ICAME46: Per Corpora ad Astra: Exploring the Past, Mapping the Future
Welcome to the 46th ICAME (International Computer Archive of Modern and Medieval English) Conference!
Hosted by the Faculty of Philology at Vilnius University, this year’s conference brings together researchers from 25 countries to explore corpora, English, and the latest in corpus linguistics.
Over five days in June, participants will engage in keynote talks, pre-conference workshops, software demonstrations, and presentations of full papers and work-in-progress reports.
Beyond academia, the social program offers a walking tour of Vilnius Old Town, a welcome reception, a boat trip around magnificent Trakai Island Castle, and a conference dinner with a disco at the iconic 1960s-style “Neringa” restaurant.
Vilnius University’s motto is “Hinc Itur ad Astra”—while we can’t literally take you to the stars, we promise an inspiring experience!
On behalf of the ICAME46 organising committee,
Prof. Jolanta Šinkūnienė
Keynote speakers

Sebastian Hoffmann
Universität Trier
Rosa Lorés
Universidad de Zaragoza
Rūta Petrauskaitė
Vytautas Magnus University
Lukas Sönning
Universität Bamberg
Lukas Sönning
Universität Bamberg
Lukas Sönning is a post-doctoral researcher associated with the Chair of English Linguistics at the University of Bamberg (Germany). Following his PhD project, which looked at phonological features in German Learner English, his interest shifted to statistical aspects of corpus-linguistic methodology. He has worked on topics such as keyness analysis, dispersion, and down-sampling, and his habilitation (post-doc) project concentrates on the linguistically grounded use of mixed-effects models in variationist corpus research. Lukas has also been an active promoter of open-science practices and his work is strongly informed by his passion for data visualization. He is currently also involved in a DFG-funded project on the analysis of high-dimensional survey data drawn from the BSLVC (Bamberg Survey of Language Variation and Change).
Abstract
Per corpora et diagrammata ad astra: Data visualization in corpus linguistics
Since corpus-based work often involves the quantitative analysis of relatively complex data sets, data visualization has always played a critical role in our field. Today we are confronted with an unprecedented supply of graph types, which are in many cases relatively straightforward to implement with freely available software such as R. While this overabundance holds out many opportunities both for the individual researcher and for the scientific community, it also necessitates critical reflection and debate about the merits and added value of (novel) graph types.

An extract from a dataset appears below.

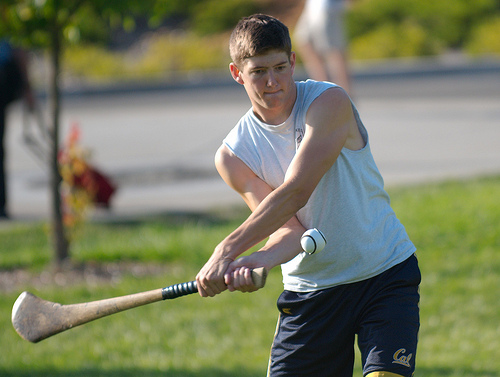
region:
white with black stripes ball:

This talk traces the evolution of corpus data visualization over the course of the past 30 years. An analysis of just over 1,200 published corpus-linguistic research articles allows us to chart emerging practices in the field, identify trends, and examine the state-of-the-art. We observe that the usage rate of graphs has increased over time, and, as a means of data communication, they are nowadays on a par with tabular displays. While our review does detect a recent influx of novel graph types, the usage rate of traditional forms is remarkably stable over time, suggesting that certain workhorses of data visualization are here to stay.
The present talk will illustrate what a constructive discourse about data visualization in our field could look like. To this end, I will examine the use of the three most common graph types – bar charts (37% of articles), line plots (23%), and scatterplots (14%) – from the viewpoint of the design recommendations given in the data visualization literature. This kind of critical review allows us to see where we stand, and to acknowledge room for improvement. As this discussion targets the common core of visuals in corpus linguistics, it is likely to be of relevance for most practicing corpus linguists. Further, we will take a closer look at a number of newcomers, which have recently entered the scene of presentation graphs in corpus-linguistic journals. Specifically, we will examine (the use of) dendrograms, mosaic charts, and CARTs (classification and regression trees) from the perspective of graph construction and perception. Since each of these forms has applied emphatically for a permanent position in the corpus-linguistic visualization toolbox, a careful engagement with their (potential) weaknesses is needed.
This talk will give us an opportunity to take a dive into the fascinating field of visualization research, including its cognitive underpinnings and empirical grounding. It will be apparent that there are many implicit and explicit parallels between work on (statistical) data visualization and the study of language.